##### Data extract

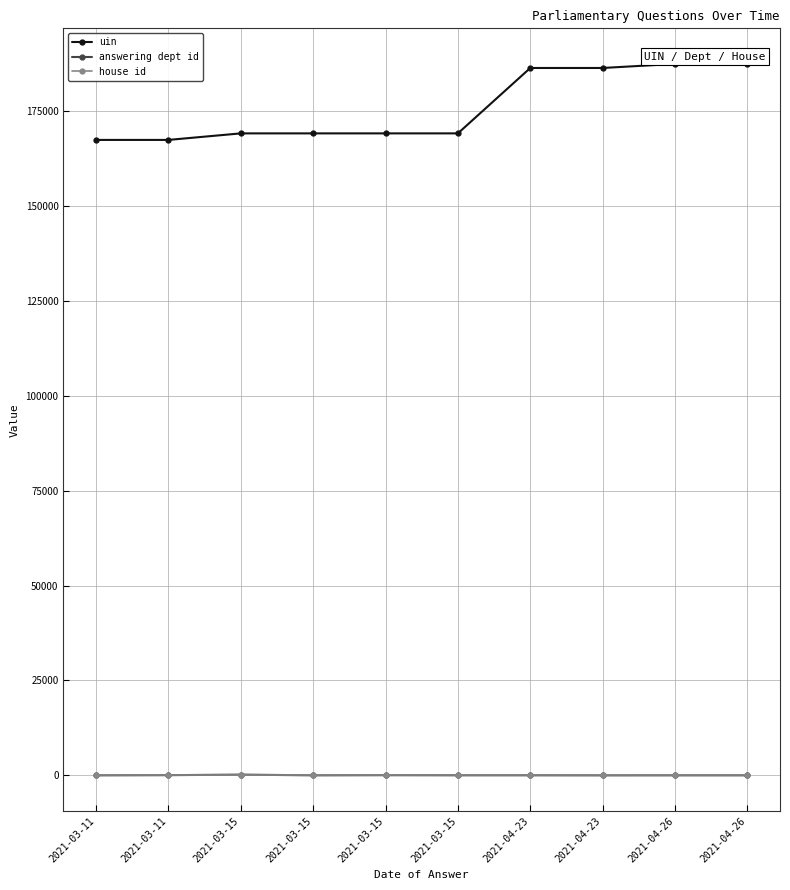

True or false: answering dept id has a value of 27 at 2021-04-23.

True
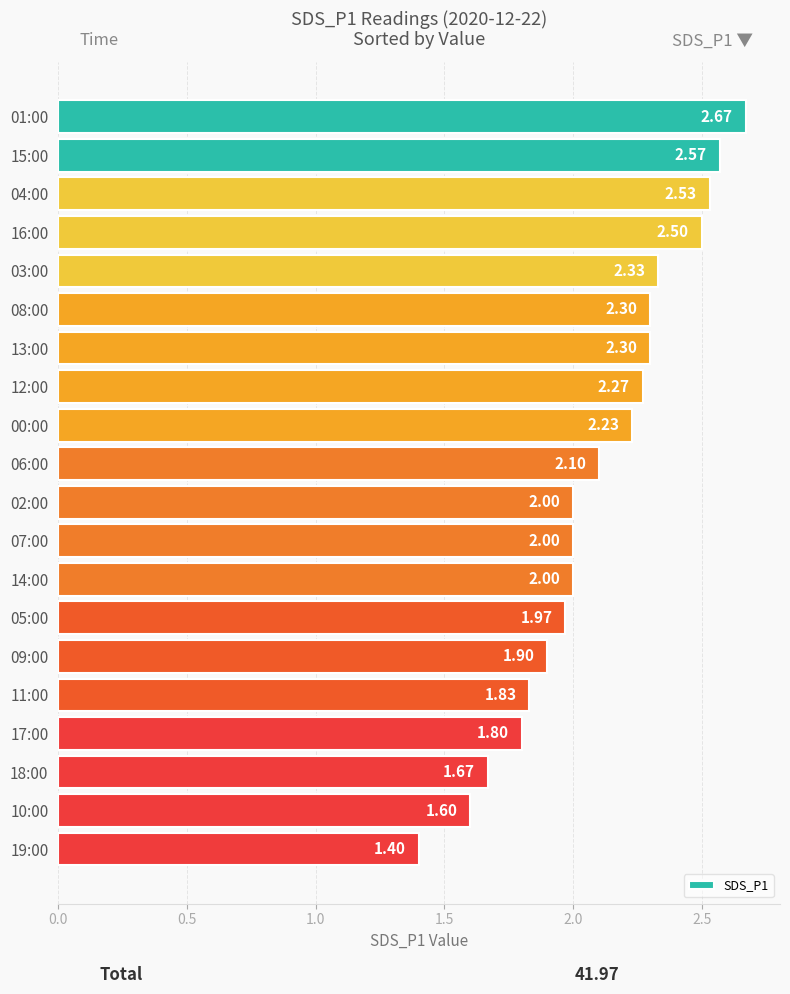

Between 00:00 and 08:00, which is larger?

08:00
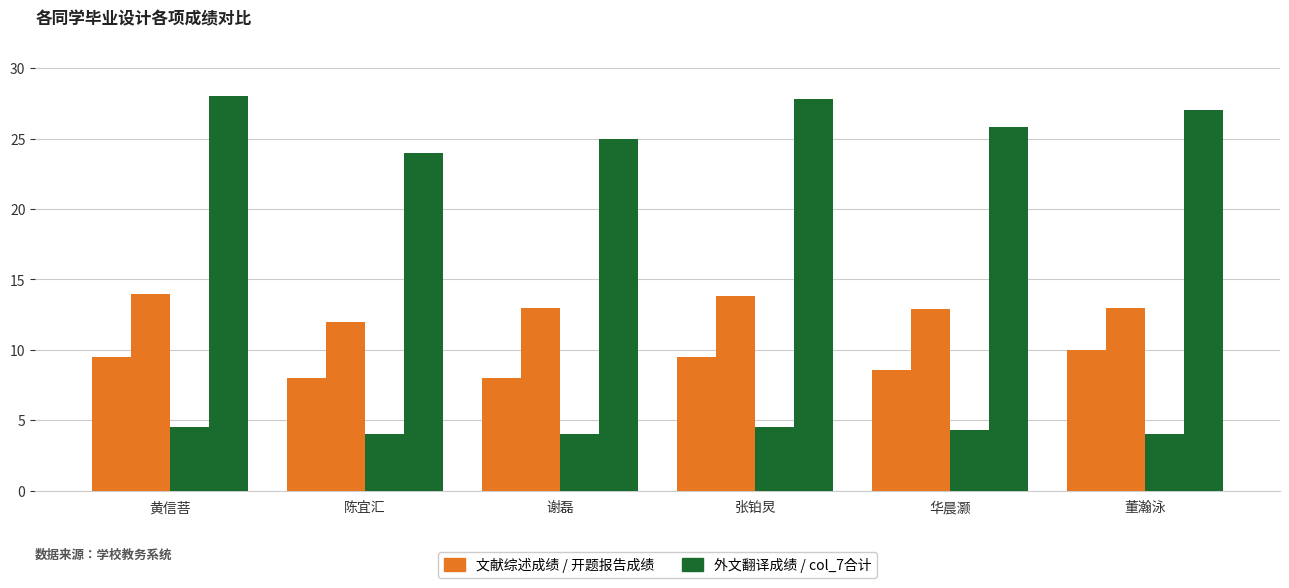

What is the maximum value shown in the chart?

28.0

##########

Can you put every line of the records above into a numbered list, skipping the blank lines and leaving out the pictures?

→ Solution to the problem
1. True or false: answering dept id has a value of 27 at 2021-04-23.
2. True
3. Between 00:00 and 08:00, which is larger?
4. 08:00
5. What is the maximum value shown in the chart?
6. 28.0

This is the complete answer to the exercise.